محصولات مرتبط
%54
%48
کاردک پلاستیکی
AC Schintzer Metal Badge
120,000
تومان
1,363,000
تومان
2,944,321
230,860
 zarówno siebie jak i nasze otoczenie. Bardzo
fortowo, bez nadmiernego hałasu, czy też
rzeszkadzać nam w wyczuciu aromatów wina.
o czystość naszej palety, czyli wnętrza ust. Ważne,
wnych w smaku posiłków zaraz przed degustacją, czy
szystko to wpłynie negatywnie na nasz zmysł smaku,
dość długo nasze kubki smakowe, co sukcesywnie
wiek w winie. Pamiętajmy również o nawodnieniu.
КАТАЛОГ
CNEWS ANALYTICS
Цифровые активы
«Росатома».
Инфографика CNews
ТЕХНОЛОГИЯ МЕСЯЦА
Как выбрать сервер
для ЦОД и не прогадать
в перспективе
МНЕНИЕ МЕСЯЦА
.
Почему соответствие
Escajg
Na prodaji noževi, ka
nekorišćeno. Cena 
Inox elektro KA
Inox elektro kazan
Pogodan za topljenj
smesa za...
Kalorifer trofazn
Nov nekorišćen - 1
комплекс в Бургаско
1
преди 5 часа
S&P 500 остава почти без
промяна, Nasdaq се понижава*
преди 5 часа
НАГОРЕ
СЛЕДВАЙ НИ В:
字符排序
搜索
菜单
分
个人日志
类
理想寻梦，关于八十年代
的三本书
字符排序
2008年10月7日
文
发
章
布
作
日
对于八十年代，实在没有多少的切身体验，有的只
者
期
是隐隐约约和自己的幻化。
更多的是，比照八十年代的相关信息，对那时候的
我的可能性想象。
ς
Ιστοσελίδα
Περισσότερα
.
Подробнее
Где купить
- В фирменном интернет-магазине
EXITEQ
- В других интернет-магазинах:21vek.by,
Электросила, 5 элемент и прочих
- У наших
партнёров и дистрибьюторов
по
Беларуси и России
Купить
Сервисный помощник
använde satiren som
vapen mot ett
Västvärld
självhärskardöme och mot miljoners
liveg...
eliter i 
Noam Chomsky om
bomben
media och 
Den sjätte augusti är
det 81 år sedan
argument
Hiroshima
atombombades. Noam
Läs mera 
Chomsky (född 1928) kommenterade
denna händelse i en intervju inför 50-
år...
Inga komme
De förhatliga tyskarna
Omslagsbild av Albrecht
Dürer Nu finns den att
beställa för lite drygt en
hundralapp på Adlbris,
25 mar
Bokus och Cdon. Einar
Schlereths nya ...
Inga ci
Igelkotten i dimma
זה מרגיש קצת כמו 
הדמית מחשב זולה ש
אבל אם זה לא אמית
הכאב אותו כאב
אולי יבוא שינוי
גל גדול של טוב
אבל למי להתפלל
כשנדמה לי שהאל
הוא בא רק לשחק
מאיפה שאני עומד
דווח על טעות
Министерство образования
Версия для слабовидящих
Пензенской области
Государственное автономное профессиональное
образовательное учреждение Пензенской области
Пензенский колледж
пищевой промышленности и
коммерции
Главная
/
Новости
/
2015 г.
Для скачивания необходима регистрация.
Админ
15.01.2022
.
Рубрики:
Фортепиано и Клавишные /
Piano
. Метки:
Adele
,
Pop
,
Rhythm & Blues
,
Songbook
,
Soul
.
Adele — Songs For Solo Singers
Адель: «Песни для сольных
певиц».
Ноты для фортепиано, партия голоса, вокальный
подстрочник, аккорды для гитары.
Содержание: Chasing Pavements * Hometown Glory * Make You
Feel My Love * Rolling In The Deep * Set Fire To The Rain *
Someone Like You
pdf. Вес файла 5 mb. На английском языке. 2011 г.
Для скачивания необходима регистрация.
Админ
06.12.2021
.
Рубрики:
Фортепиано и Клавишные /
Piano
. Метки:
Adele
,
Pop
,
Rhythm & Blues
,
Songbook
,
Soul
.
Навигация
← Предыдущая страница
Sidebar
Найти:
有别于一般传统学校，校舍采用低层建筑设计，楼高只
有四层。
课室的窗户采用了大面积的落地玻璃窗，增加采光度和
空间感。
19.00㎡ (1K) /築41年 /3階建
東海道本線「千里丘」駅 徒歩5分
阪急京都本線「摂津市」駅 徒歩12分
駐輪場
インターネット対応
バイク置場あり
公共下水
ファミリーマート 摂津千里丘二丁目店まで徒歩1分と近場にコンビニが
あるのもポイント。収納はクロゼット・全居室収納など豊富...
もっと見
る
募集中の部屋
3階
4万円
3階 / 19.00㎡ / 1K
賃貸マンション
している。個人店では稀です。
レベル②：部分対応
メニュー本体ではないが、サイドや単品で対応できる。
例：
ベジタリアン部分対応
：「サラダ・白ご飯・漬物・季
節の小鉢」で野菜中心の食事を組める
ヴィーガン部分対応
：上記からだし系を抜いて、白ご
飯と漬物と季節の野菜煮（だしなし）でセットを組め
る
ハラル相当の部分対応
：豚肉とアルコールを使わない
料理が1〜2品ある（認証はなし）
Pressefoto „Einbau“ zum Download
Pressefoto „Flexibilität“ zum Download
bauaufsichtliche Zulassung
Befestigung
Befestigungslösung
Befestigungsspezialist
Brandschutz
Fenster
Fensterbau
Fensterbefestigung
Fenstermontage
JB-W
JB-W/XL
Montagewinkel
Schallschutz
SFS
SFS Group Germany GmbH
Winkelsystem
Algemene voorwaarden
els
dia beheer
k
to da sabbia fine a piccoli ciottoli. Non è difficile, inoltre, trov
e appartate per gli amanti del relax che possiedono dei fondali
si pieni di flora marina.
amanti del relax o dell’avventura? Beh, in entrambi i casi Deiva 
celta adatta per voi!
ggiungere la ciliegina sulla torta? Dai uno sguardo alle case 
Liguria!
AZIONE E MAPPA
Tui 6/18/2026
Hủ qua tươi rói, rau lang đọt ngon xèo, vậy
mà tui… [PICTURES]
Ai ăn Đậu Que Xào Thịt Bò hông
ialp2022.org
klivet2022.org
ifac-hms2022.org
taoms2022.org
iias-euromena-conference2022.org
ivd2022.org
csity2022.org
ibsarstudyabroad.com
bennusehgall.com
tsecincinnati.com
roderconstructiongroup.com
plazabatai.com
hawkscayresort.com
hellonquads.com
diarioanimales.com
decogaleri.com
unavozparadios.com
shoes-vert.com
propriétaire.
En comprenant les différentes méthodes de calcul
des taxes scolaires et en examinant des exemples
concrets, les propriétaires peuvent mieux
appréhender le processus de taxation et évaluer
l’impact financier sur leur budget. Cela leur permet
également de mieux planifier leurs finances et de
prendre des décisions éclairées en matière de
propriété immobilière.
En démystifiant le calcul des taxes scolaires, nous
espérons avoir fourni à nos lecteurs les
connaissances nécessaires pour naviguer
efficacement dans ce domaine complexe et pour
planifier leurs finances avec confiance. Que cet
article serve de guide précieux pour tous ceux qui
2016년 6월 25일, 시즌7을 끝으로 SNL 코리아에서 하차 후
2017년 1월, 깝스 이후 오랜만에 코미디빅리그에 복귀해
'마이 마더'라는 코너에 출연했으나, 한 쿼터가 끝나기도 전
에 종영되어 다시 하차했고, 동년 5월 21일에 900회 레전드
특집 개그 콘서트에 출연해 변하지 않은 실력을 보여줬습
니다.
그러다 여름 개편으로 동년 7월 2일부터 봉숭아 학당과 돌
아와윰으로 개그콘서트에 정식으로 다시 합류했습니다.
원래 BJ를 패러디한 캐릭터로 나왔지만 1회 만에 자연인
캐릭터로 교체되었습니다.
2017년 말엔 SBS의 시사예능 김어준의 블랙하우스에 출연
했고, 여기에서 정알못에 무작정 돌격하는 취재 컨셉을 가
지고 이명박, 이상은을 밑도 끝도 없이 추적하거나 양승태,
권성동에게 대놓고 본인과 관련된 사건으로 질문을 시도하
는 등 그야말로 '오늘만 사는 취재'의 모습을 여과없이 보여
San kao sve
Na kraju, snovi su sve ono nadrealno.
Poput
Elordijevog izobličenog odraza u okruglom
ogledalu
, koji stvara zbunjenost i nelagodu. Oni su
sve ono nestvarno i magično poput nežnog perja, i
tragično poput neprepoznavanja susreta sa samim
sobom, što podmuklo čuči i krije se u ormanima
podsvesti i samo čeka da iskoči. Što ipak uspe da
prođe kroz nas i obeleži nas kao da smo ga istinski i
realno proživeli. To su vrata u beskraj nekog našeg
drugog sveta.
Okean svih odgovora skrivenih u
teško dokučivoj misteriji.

_ _ _ _

Task description
Would you transcribe, unchanged, every line of the material from the one containing "그러다 여름 개편으로 동년 7월 2일부터 봉숭아 학당과 돌" to the very end, including both, and nothing else?

Finished exercise
그러다 여름 개편으로 동년 7월 2일부터 봉숭아 학당과 돌
아와윰으로 개그콘서트에 정식으로 다시 합류했습니다.
원래 BJ를 패러디한 캐릭터로 나왔지만 1회 만에 자연인
캐릭터로 교체되었습니다.
2017년 말엔 SBS의 시사예능 김어준의 블랙하우스에 출연
했고, 여기에서 정알못에 무작정 돌격하는 취재 컨셉을 가
지고 이명박, 이상은을 밑도 끝도 없이 추적하거나 양승태,
권성동에게 대놓고 본인과 관련된 사건으로 질문을 시도하
는 등 그야말로 '오늘만 사는 취재'의 모습을 여과없이 보여
San kao sve
Na kraju, snovi su sve ono nadrealno.
Poput
Elordijevog izobličenog odraza u okruglom
ogledalu
, koji stvara zbunjenost i nelagodu. Oni su
sve ono nestvarno i magično poput nežnog perja, i
tragično poput neprepoznavanja susreta sa samim
sobom, što podmuklo čuči i krije se u ormanima
podsvesti i samo čeka da iskoči. Što ipak uspe da
prođe kroz nas i obeleži nas kao da smo ga istinski i
realno proživeli. To su vrata u beskraj nekog našeg
drugog sveta.
Okean svih odgovora skrivenih u
teško dokučivoj misteriji.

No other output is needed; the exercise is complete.